# [RECORDS SUPPLIED]
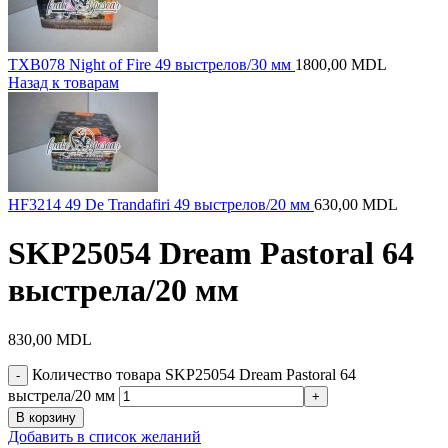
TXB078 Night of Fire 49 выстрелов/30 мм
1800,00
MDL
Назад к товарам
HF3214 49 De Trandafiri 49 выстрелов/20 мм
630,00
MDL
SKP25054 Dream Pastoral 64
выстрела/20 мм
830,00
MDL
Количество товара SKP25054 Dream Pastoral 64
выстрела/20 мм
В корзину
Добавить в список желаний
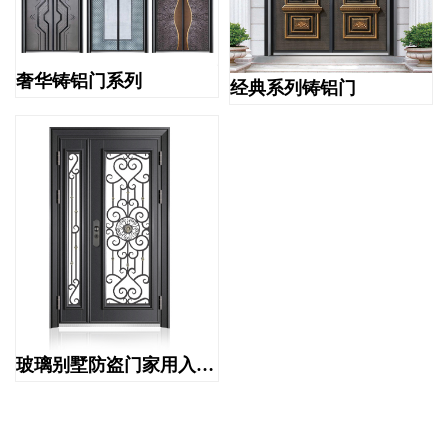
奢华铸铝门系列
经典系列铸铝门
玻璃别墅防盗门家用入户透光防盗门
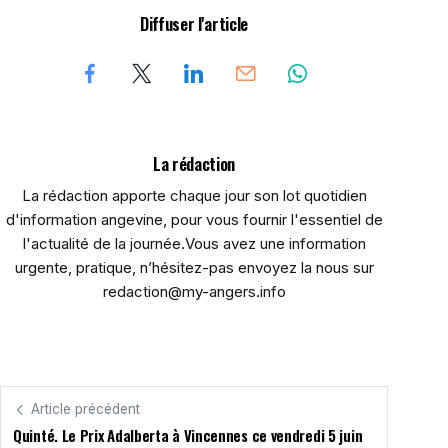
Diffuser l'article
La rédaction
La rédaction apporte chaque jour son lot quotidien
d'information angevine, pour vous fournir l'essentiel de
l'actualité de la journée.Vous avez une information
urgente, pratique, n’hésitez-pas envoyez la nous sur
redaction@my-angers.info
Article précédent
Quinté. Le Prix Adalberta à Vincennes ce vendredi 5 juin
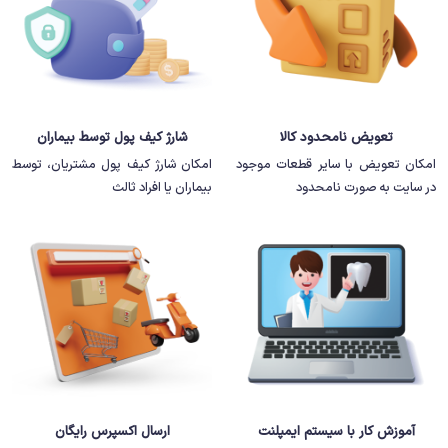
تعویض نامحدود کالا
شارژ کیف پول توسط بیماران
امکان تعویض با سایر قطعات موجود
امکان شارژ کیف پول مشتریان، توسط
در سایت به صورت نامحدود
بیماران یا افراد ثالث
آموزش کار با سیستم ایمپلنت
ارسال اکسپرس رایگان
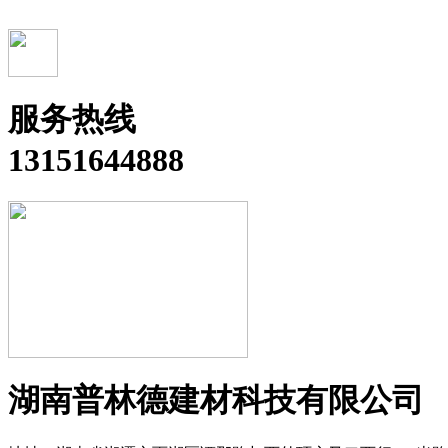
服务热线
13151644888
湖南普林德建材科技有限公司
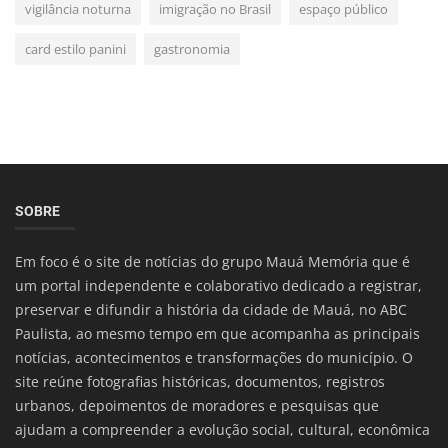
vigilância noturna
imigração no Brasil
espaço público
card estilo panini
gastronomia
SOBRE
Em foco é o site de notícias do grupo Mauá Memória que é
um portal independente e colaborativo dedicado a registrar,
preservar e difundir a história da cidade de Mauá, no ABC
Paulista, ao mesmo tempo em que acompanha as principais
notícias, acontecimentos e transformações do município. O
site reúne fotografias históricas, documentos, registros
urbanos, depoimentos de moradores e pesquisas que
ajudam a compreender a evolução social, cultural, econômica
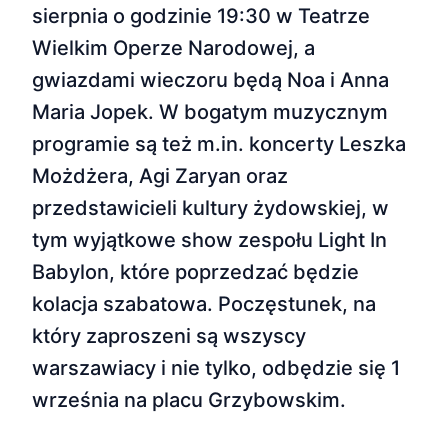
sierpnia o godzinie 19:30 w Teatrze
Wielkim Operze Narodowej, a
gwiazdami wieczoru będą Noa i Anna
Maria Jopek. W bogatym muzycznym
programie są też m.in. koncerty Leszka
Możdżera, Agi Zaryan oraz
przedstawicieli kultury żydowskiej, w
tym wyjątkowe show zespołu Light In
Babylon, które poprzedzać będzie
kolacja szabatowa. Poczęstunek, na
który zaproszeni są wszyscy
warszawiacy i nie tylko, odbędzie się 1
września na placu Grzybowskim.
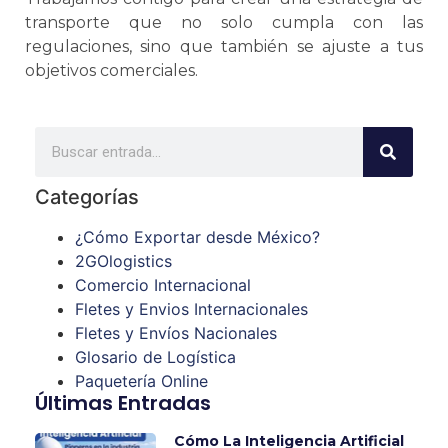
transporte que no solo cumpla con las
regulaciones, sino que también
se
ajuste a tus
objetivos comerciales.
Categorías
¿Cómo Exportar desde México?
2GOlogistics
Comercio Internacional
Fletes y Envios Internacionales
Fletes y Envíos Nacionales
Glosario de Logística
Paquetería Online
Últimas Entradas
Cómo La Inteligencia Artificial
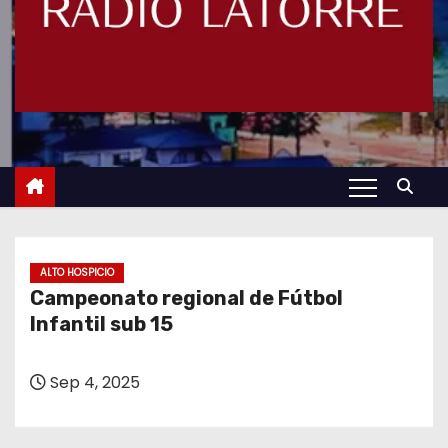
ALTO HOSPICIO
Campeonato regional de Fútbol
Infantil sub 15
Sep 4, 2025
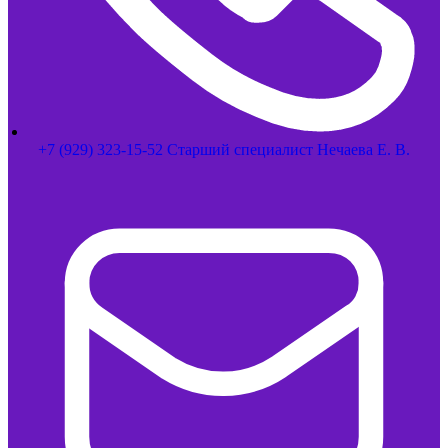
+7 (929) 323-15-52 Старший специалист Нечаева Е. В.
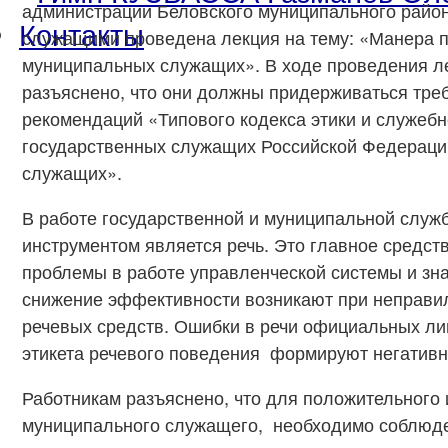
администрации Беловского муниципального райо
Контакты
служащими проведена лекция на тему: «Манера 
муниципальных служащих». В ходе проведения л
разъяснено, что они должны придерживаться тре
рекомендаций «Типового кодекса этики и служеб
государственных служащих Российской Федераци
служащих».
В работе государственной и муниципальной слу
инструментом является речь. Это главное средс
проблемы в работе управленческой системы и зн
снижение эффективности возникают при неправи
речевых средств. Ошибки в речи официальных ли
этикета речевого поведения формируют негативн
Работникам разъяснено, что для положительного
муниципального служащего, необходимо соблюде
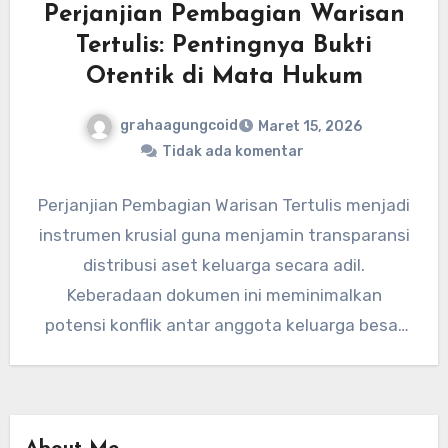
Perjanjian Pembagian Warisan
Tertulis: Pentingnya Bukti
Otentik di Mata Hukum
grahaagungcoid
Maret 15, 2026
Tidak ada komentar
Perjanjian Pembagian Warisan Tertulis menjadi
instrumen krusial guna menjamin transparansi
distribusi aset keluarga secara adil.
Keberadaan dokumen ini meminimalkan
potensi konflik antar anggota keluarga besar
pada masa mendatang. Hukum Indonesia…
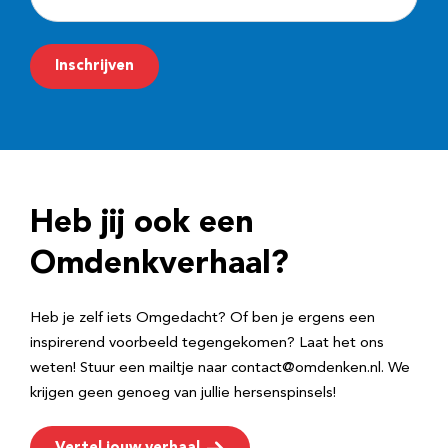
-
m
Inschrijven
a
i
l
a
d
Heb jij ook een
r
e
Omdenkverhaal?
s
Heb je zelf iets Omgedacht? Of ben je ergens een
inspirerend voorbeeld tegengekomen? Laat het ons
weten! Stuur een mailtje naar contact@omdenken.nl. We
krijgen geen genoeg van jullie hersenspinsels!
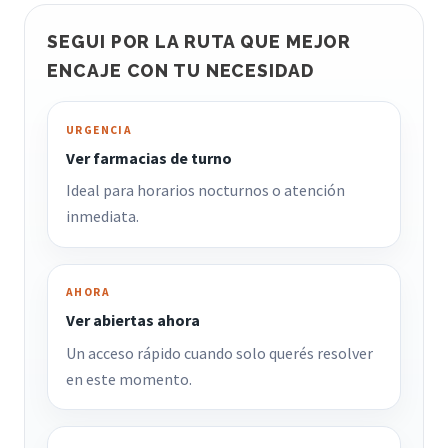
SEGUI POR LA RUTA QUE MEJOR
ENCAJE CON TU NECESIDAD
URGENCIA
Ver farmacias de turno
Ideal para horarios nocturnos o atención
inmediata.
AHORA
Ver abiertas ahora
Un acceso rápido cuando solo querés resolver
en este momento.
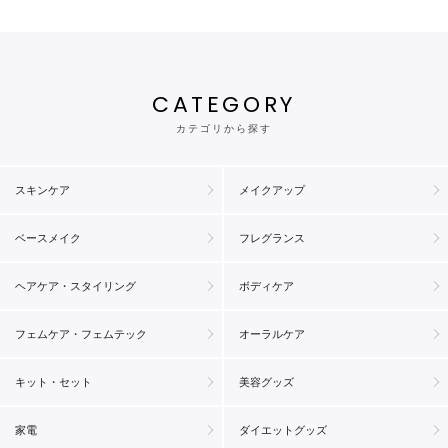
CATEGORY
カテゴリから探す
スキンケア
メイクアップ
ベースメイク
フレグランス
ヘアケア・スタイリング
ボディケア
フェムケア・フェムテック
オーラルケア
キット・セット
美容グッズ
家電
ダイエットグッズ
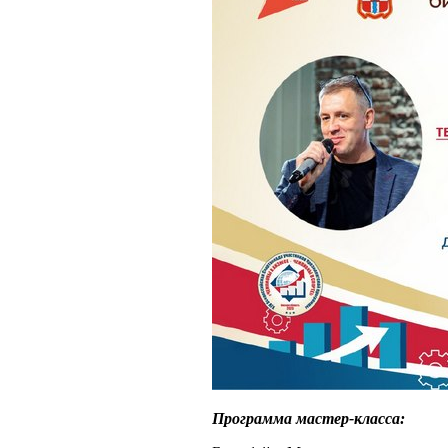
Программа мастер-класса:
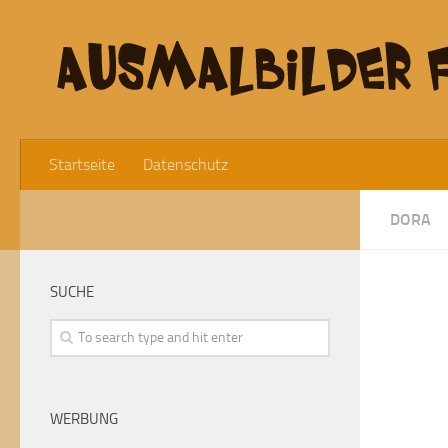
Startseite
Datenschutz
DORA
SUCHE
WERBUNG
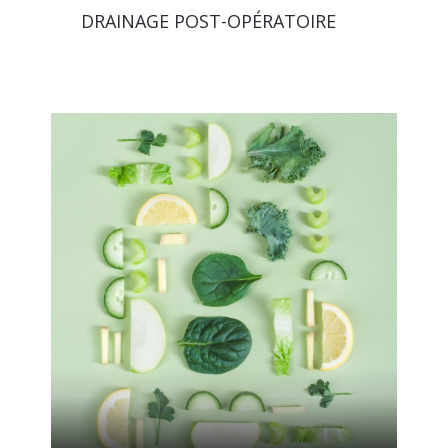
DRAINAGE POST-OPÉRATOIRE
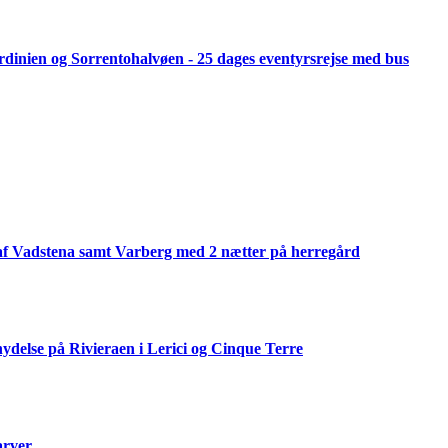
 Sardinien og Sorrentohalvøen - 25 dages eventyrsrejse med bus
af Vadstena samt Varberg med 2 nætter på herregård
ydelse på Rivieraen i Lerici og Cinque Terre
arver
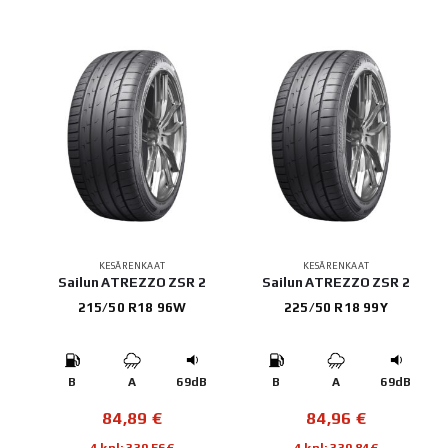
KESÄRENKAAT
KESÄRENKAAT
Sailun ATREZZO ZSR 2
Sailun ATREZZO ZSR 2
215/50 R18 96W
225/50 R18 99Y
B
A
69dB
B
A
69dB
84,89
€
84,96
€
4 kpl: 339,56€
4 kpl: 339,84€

# [TO-DO ITEM]
One number should be returned: how many lines in the records contain the word "Cómo".

# [ANSWER TO THIS PROBLEM]
2